‘The world is safer’, President Barack Obama said on Monday. ‘It is a better place because of the death of Osama bin Laden’. Few would dispute the idea that the world is a better place without bin Laden. But is it safer? Or, to put the question another way, what does the demise of al-Qaeda’s leader mean for the war on terror?
The jubilation in America at the bin Laden’s death is understandable. It is also, in a sense, misplaced. As a symbolic act, bin Laden’s death is highly significant. But in terms of changing the reality on the ground, it is relatively meaningless. Far from being the grand orchestrator of a worldwide jihad, bin Laden has for most of the past decade been a marginal figure. As an organization al-Qaeda barely exists. Al-Qaeda Central – its hardcore leadership – consisted of bin Laden, his Egyptian deputy Ayman al-Zawahiri and a handful of associates in Pakistan. The organization has been rent by internal division, particularly between Saudi, Egyptian and Libyan supporters, and decimated by counter-terrorist forces that have killed or imprisoned many of its leaders.
Bin Laden’s death is likely to make little difference to the war in Afghanistan. That war might have begun as a result of bin Laden seeking refuge there, but al-Qaeda has played almost no role in the fighting. The resistance to Western forces over the past decade has come from the Taliban, not al-Qaeda, and bin Laden’s death will not change that.
Nor has al-Qaeda orchestrated a major successful terrorist attack for more than five years. The bombing last week of a café in Marrakesh, in which 16 people were killed, was a stark reminder of the nihilistic terror that jihadis continue to sow. But, outside of Iraq, Afghanistan and Pakistan, such terrorism remains relatively rare. And when such bombings do happen, the link to al-Qaeda is tenuous.
It is true that a number of al-Qaeda-inspired groups, such as the Yemen-based Al-Qaeda in the Arab Peninsula (AQAP) and Al-Qaeda in the Islamic Maghreb (AQIM), have sprung up across the Middle East and North Africa. Despite their names, however, their relationship with al-Qaeda Central tends to be nominal. Each of these jihadist groups has grown out of local power struggles, not as part of a worldwide jihadi conspiracy.
In any case such groups have little support even within their own countries. In Egypt, Hosni Mubarak’s regime was overthrown by a coalition of democratic forces in which even the powerful Muslim Brotherhood found itself on the margins. Similarly, in Yemen, which many thought might become al-Qaeda’s new Afghanistan, AQAP has played little role in the growing movement to unseat President Ali Abdullah Saleh. Groups such as AQAP may well exploit bin Laden’s death to unleash more terror. But we should not mistake such opportunism for ideological attachment or political strength.
Jihadi groups in the West have even less credible links to al-Qaeda.Terrorists such as the London 7/7 bombers, or Taimour Abdulwahab al-Abdaly who tried to blow himself up in the midst of Christmas shoppers in Stockholm last year, have been driven not so much by political or religious ideology as by a nihilistic hatred for the society in which they live.

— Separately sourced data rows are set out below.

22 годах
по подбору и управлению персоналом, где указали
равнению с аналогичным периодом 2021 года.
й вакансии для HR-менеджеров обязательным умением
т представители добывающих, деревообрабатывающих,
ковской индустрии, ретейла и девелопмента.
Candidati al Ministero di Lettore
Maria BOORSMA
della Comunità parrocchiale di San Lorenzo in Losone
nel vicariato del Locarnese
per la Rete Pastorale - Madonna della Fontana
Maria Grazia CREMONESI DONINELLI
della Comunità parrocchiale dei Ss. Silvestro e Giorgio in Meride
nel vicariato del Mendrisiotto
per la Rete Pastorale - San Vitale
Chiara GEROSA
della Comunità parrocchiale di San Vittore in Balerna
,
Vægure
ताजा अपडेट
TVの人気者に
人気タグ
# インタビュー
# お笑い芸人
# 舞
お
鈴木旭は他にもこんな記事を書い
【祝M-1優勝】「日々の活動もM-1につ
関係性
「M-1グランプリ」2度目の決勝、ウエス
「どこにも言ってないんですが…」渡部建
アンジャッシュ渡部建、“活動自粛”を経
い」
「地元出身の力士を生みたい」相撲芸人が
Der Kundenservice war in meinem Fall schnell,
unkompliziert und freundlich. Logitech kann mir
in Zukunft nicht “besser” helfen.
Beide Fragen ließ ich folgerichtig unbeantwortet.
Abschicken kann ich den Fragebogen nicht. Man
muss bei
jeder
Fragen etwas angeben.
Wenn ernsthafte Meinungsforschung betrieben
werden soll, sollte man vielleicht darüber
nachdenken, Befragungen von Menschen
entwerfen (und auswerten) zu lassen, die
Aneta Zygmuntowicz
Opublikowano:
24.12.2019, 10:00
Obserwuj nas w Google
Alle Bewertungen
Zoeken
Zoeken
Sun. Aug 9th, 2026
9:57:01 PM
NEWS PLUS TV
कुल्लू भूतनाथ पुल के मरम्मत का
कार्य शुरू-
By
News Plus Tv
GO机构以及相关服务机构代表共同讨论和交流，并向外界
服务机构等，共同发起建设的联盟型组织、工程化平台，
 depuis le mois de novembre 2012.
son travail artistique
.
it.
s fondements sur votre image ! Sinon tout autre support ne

It is a hatred bred not on the battlefields of Afghanistan or the madrassas of Pakistan but in the streets, schools and pubs of London, Paris and Stockholm. The death of bin Laden will change little for such jihadists.
The myth of bin Laden’s might has in recent years been stoked as much by Western fears as by the reality of al-Qaeda attacks. Bin Laden has become the spectre haunting the West, the architect not just of 9/11 but of a worldwide assault on Western values and way of life. It is a myth that has helped fuel wars in Afghanistan and Iraq, destabilize Pakistan, reinforce autocracies in Saudi Arabia, Bahrain, Yemen and elsewhere, and erode rights and liberties, from the imposition of draconian domestic anti-terror laws to the obscenity of extraordinary rendition to the international affront that is Guantanamo Bay. Bin Laden’s legacy has not simply been the murderous ideology he has promoted or the wanton slaughter he has unleashed. It has also been the undermining in the West of those very values that the ‘war on terror’ supposedly seeks to defend.
The real challenge to bin Laden and al-Qaeda, and its medieval, terror-laden theology, has come not from the West’s war on terror but from the Arab Spring, from the revolts that have shaken the region from Tunisia to Egypt to Yemen to Syria. The desire of the peoples across the Arab world for democratic change has not only humbled autocrats, it has also marginalized the jihadists who have played no part in the popular movements. These uprisings, and the hope that they engender, will transform the world far more than will bin Laden’s death.